Integrating Trisurf for 3D Mesh Comparison in Domain D

[member 428835]

Hi PF!

I have a 3D mesh generated via the trisurf function, where they each have different node numbers, but are both defined over the same domain $D$. See attachments for clear image.

If the surfaces are $f1$ and $f2$, I'd like to compute $\iint_D(f1-f2)^2$ where $D = [0,2]\times[0,2]$ . Any idea how?

 

[kreil]

Here is an example on how to do a double numerical integration:
http://www.mathworks.com/help/matlab/ref/trapz.html#buakefe-1_1

The idea is that you express the integrand as a matrix of values, then call trapz the first time operating on the rows, then take that result and integrate a second time operating on the columns.
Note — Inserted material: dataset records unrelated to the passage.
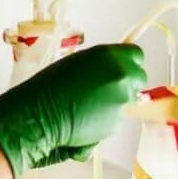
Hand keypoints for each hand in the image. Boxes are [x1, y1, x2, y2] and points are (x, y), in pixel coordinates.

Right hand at [0, 44, 146, 178]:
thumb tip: (110, 69)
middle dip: (126, 83)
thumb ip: (100, 64)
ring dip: (114, 103)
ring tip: (88, 107)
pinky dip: (106, 120)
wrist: (39, 114)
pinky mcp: (116, 123)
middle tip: (105, 90)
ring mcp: (121, 101)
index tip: (122, 68)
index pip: (137, 55)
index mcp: (110, 55)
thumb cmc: (49, 85)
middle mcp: (121, 76)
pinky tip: (86, 119)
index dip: (129, 63)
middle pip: (138, 78)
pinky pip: (116, 119)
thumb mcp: (78, 63)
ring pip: (127, 100)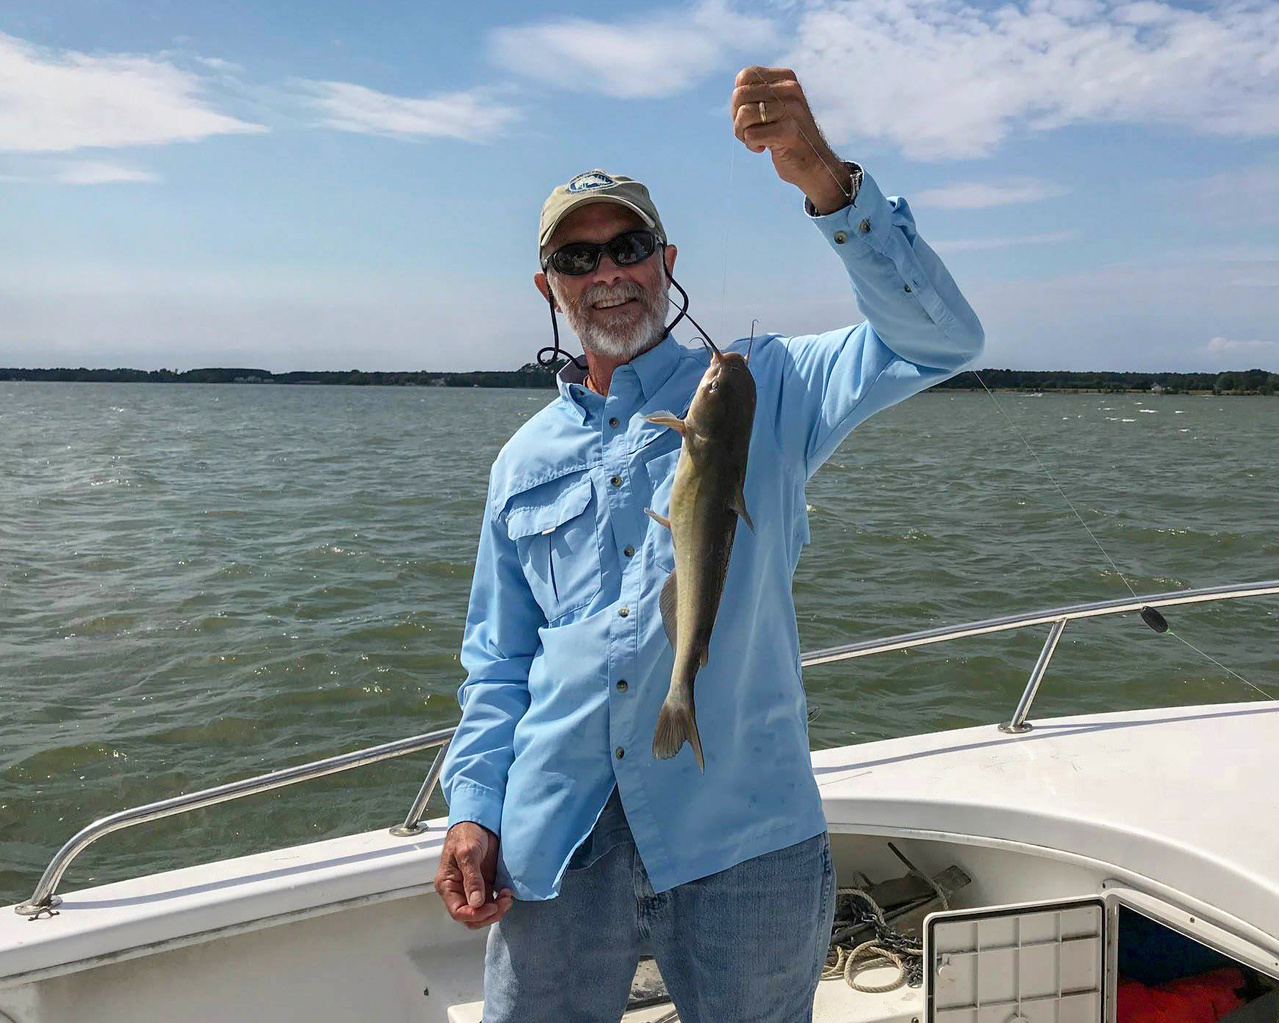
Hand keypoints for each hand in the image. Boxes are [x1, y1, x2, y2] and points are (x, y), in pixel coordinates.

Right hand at [434, 821, 514, 929]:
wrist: (479, 822)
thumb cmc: (466, 833)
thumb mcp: (467, 853)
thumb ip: (472, 878)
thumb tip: (475, 903)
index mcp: (447, 885)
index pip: (458, 912)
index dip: (474, 915)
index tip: (490, 908)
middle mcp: (458, 890)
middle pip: (470, 916)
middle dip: (487, 915)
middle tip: (502, 904)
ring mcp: (472, 889)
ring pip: (482, 912)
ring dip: (496, 910)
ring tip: (507, 897)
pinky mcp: (484, 884)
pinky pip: (491, 902)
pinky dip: (500, 902)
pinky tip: (507, 893)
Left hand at [731, 66, 852, 214]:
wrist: (814, 164)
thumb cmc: (787, 137)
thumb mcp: (775, 107)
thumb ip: (757, 94)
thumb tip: (737, 92)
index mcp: (787, 79)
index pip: (745, 76)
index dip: (739, 99)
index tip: (750, 114)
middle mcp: (790, 89)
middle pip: (739, 95)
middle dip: (737, 118)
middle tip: (750, 130)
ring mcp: (790, 110)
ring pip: (743, 114)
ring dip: (742, 133)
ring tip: (757, 140)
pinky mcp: (787, 132)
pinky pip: (750, 135)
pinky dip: (751, 145)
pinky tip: (764, 148)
It looks something like this:

dx = 0.1;
dy = 0.1;
x = 0:dx:2;
y = 0:dy:2;
[X,Y] = meshgrid(x,y);   % create mesh
f1 = X.^2 + Y.^2;        % first surface defined on the mesh of (x,y) points
f2 = X.^2 + Y.^2 + 1;    % second surface
f = (f1 - f2).^2;        % integrand
Q = trapz(x,f,2);        % integrate wrt X
I = trapz(y,Q)           % integrate the result wrt Y

In this simple example you have the same surface separated vertically by 1 unit, so since the domain is a 2x2 square, you expect the integral to reproduce the volume of a 2x2x1 cube, which acts as a nice sanity check for the code above:

I =

    4

If the data you have for the surfaces is coarse, you can interpolate to define the surface on a finer mesh, then integrate the new surface.